With the AND function, targeted profiles must meet all the defined criteria — for example "is a woman" and "opened email campaign X". With the OR function, it is enough for them to meet one or the other of the criteria — for example "received the sales email campaign" or "received the sales SMS campaign". Some targeted profiles will therefore not have received both campaigns.
You can also combine AND and OR within the same target:
- "is a woman" and ("received the sales email campaign" or "received the sales SMS campaign")
→ only women who received a campaign through one of the two channels. - ("received the sales email campaign" or "received the sales SMS campaign") and ("filled in form X" or "visited a page of my site")
→ only people reached by a campaign (email or SMS) and who then interacted with the brand (form or site).
Using the "AND" or "OR" function at the first level
The function is selected at the top of the page. Once the first module is added, the chosen function is shown below the module, next to the "Add a module" tab.
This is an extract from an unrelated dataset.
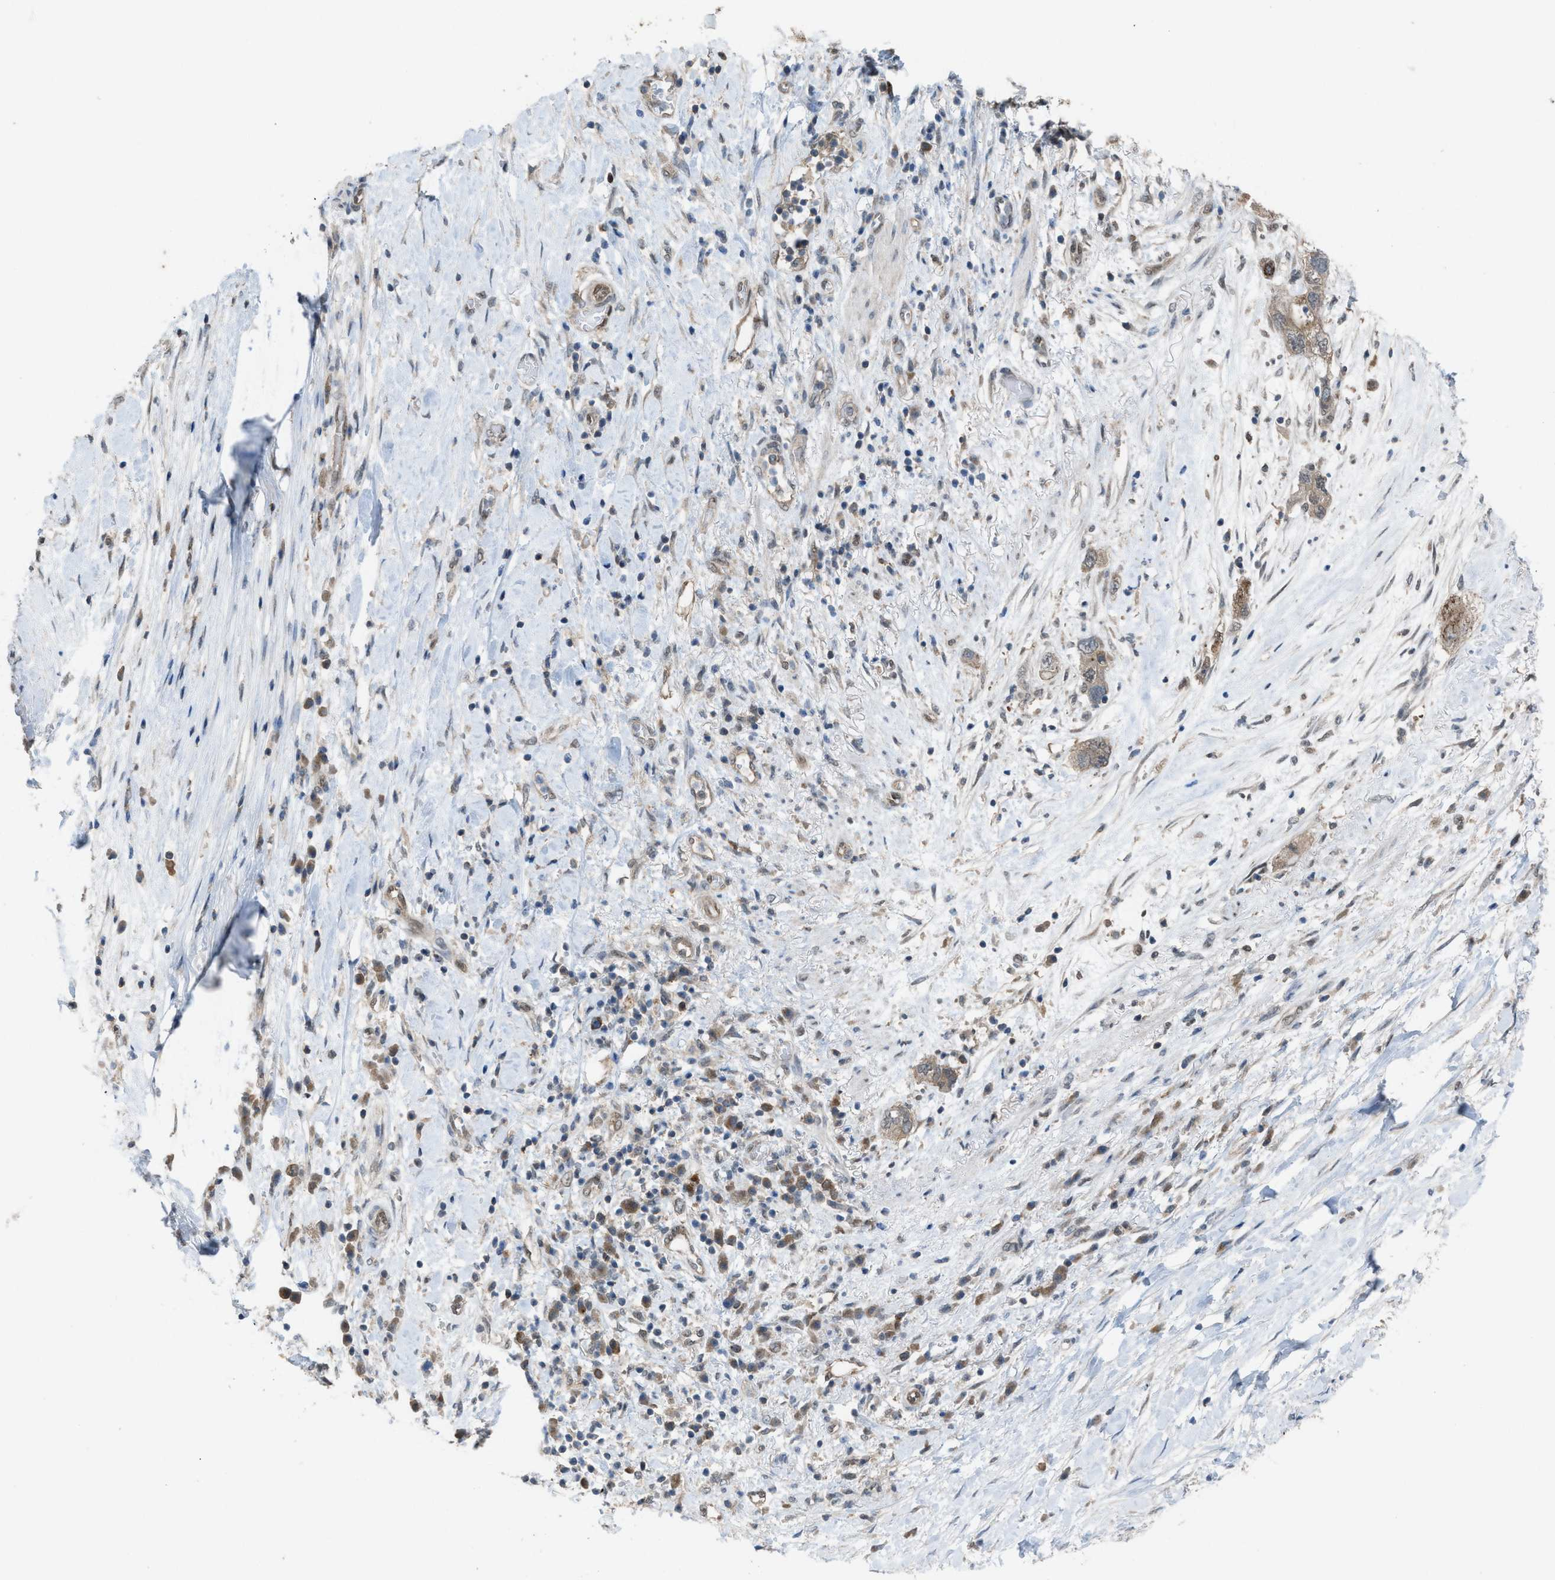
{"staining": {"intensity": "moderate", "quantity": ">75%", "location": "cytoplasmic/membranous"}, "tissue": "pancreatic cancer", "cell_type": "Tumor cells", "image_type": "cancer", "snomed": [{"axis": "morphology", "description": "Adenocarcinoma, NOS"}, {"axis": "topography", "description": "Pancreas"}], "caption": "Immunohistochemistry (IHC) (DAB) staining of human pancreatic adenocarcinoma demonstrates moderate cytoplasmic/membranous protein expression in about >75% of tumor cells.", "gene": "PLAA", "patient": {"sex": "female", "age": 73}}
At the first level, all connectors are of the same type: if you choose OR, you can only combine OR.
Combining "AND" with "OR"
To mix logical connectors, turn on "Expert mode" in the top right of the screen.
You can then add an OR group inside an AND function, and conversely an AND group inside an OR function. In total, up to 3 levels are possible: AND-OR-AND or OR-AND-OR.
Example: target profiles in a given region who received a specific campaign by email or by paper, and who — if they received the email — clicked a specific link, or — if they received the paper — filled in a form. This logic is expressed by an AND-OR-AND combination:

Adding an AND group or an OR group is only possible with Expert mode on (top right of the screen).
To delete a group — and thus turn off Expert mode — no module must remain selected in it.
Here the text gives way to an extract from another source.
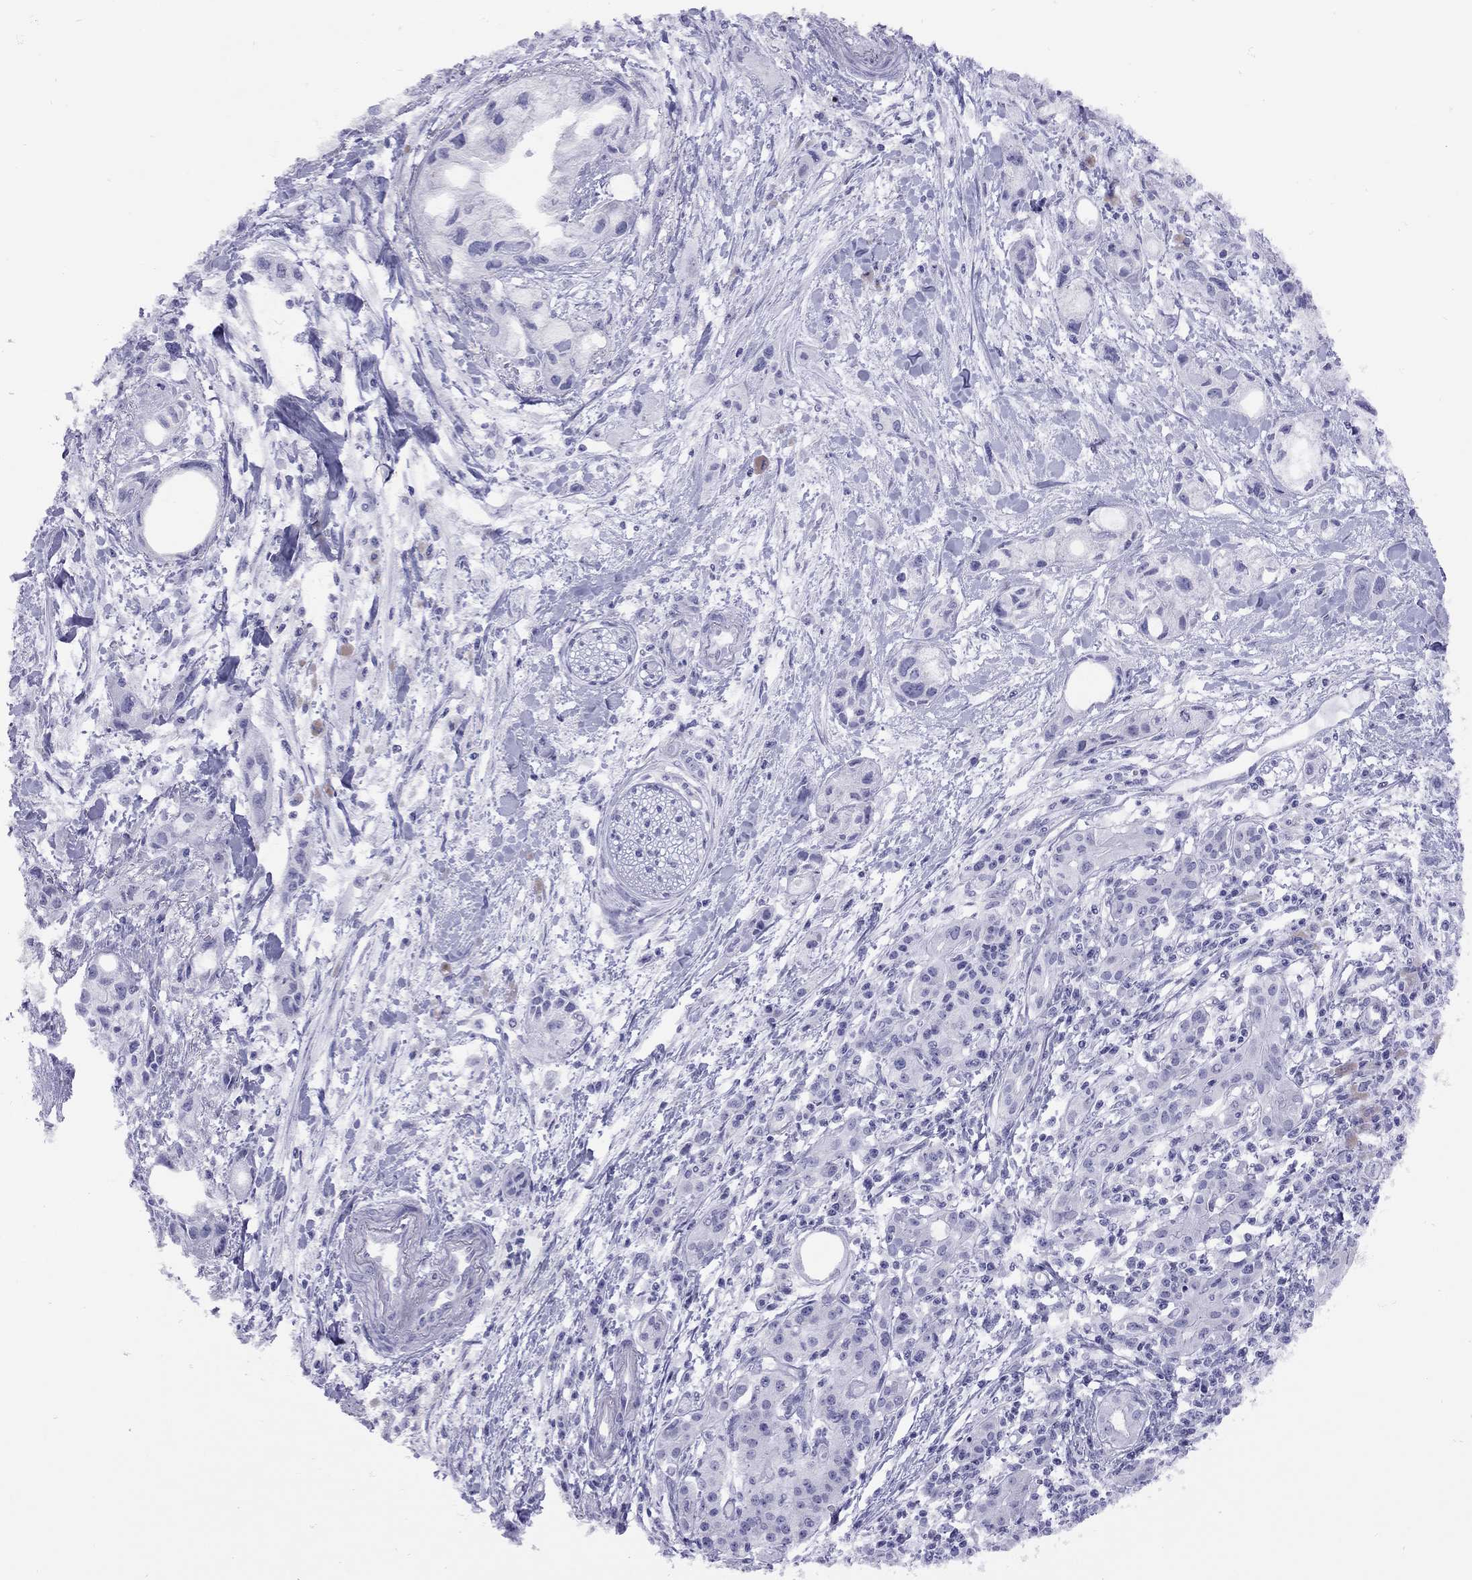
{"staining": {"intensity": "negative", "quantity": "none", "location": "none"}, "tissue": "pancreatic cancer", "cell_type": "Tumor cells", "image_type": "cancer", "snomed": [{"axis": "morphology", "description": "Adenocarcinoma, NOS"}, {"axis": "topography", "description": "Pancreas"}], "caption": "Immunohistochemistry micrograph of neoplastic tissue: pancreatic adenocarcinoma stained with DAB exhibits no significant protein staining in tumor cells.", "gene": "LYAR", "patient": {"sex": "female", "age": 61}}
Using data within the same module
When several criteria concern data from the same module (the Profile module, or an Interactions table for example), always place them in the same block (illustration A) rather than in two similar blocks (illustration B).
Two reasons: to ensure the criteria apply to the same row — which is decisive when a module can contain several rows for the same profile (an orders or tickets table…) — and to obtain an optimal calculation time.
Illustration A — you target profiles with a new ticket created this week for an amount over €50 (one and the same ticket).

Illustration B — you target profiles with a ticket created this week and a ticket over €50… but not necessarily the same ticket. The calculation time is also higher than in illustration A.